Une fois le sort de la guerre entendue, l'horizontalité reprend ses droits dans les dernières pages, composées de vignettes larges, apaisées. Les épées retournent où elles étaient, les vaincus sont assignés à des postes divers, parfois ingrats. Des relations se renouent, d'autres semblent brisées à jamais, des personnages sont morts, d'autres séparés. Saturnyne observe ce théâtre avec morgue mais aussi une pointe d'insatisfaction (car elle n'a pas obtenu ce qu'elle convoitait).

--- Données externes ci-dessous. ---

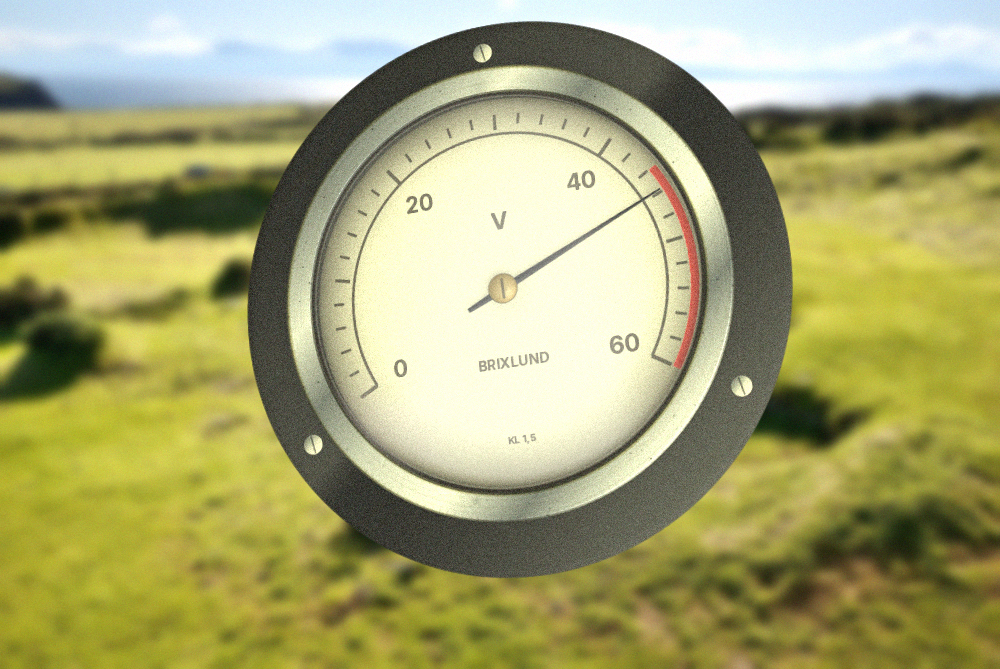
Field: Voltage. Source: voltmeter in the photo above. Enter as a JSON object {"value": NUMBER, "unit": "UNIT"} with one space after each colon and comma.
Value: {"value": 46, "unit": "V"}
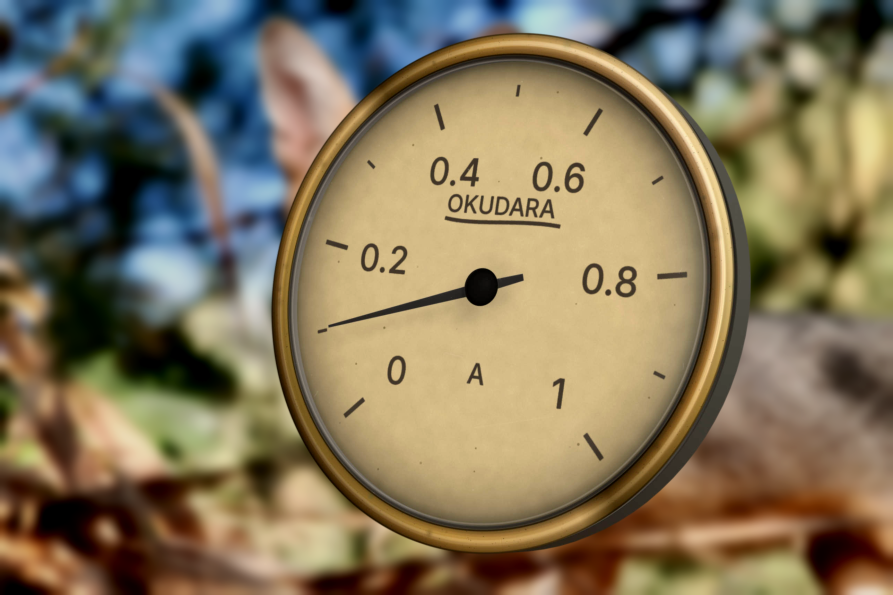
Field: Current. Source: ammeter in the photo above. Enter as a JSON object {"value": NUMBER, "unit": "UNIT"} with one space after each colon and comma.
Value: {"value": 0.1, "unit": "A"}
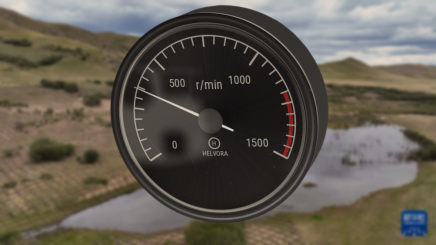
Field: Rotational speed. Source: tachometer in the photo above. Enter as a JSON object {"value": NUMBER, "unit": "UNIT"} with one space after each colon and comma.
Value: {"value": 350, "unit": "rpm"}
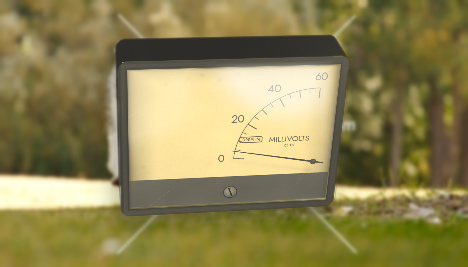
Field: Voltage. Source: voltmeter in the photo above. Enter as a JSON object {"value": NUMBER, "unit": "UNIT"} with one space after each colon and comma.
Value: {"value": 5, "unit": "mV"}
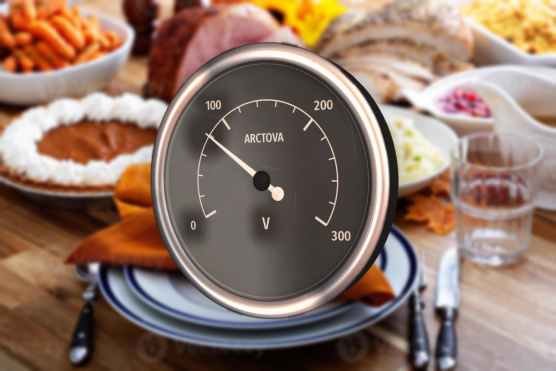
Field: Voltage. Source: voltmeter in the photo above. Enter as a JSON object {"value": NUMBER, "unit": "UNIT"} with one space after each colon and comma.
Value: {"value": 80, "unit": "V"}
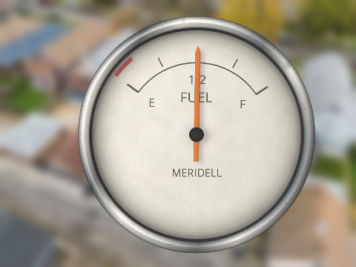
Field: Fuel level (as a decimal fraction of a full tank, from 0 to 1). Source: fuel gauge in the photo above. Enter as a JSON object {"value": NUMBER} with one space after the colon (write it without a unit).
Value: {"value": 0.5}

Tout est bouclé. Rien n'est bouclé. Car tout cela va laisser des traces, profondes, et à cet effet, un teaser a déjà été communiqué pour annoncer le nouveau mouvement de la franchise "X". Fini Dawn of X, place à :



Reign of X ! On sait déjà que des auteurs vont partir (Ed Brisson), d'autres arriver (Vita Ayala qui reprend New Mutants, Si Spurrier). Un titre comme Cable semble être annulé car son héros intègre S.W.O.R.D. de Al Ewing et Valerio Schiti. On peut reconnaître sur cette image des figures familières, dans l'ombre ou au premier plan, et l'editor Jordan White a prévenu qu'il y aurait des mouvements de personnages d'un titre à l'autre, des évolutions à surveiller (Kid Omega, Tornade). Bigre ! Cela voudrait donc dire qu'un event va vraiment avoir des répercussions tangibles... En somme : les mutants continuent de bouger. Ils continuent donc de muter.